Mirar a los ojos. Es sencillo y debería ser natural. Lo es cuando eres niño pero de mayor a veces se te olvida ser claro, directo, mirar a los ojos y decir o hacer lo que piensas. Por suerte las fotos, aunque mal hechas, a veces nos obligan a pararnos y ver detalles que en demasiadas ocasiones pasamos por alto. Gracias a estas fotos me he recordado a mí misma que deberíamos mirar más a los ojos sin miedo.

Secretos | Secrets

Este verano, paseando por Santander, me paré un rato a observar a la gente que -alejada del estrés por ver cosas del turista- disfrutaba de un día de sol en la playa. Mientras intentaba hacer algunas fotos, me topé con un grupo de chavales que jugaban a las cartas.

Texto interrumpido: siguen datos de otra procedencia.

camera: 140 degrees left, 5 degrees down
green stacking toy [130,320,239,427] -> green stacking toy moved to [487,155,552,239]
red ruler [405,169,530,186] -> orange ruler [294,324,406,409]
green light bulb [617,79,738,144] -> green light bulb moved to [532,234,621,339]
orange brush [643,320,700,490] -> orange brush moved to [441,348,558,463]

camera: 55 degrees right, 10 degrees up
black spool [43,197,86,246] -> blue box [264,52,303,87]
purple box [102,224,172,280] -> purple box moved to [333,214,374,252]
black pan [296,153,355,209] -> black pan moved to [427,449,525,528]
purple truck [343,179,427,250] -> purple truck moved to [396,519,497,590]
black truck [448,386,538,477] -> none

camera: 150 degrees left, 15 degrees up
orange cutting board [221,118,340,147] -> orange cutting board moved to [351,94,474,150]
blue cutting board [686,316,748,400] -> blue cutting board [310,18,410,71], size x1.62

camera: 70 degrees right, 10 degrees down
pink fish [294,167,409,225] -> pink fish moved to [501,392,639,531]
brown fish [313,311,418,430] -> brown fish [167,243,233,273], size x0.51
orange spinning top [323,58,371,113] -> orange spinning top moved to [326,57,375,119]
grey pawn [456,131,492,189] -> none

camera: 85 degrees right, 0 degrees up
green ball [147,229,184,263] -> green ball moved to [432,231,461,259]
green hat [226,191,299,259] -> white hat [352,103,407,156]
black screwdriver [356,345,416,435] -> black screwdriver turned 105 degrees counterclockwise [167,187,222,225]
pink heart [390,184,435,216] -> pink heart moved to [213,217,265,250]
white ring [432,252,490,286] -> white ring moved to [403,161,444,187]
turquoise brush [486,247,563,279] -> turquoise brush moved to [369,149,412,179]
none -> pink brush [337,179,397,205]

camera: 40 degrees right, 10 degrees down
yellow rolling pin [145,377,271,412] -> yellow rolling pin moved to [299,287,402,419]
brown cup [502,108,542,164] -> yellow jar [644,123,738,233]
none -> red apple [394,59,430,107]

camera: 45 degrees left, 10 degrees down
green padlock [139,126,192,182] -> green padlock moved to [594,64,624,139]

Dos de ellos, más alejados del grupo, parecían estar contándose algo interesante. Quizás compartían una confesión importante, un ligue de la noche anterior, alguna travesura que mantener escondida o puede que tramasen hacer algo. Me encontré de repente pensando en la necesidad que todos tenemos de compartir secretos y en lo curiosa que resulta la obsesión de tener que medio escondernos, aunque sea bajo una toalla en medio de la playa, para hacerlo.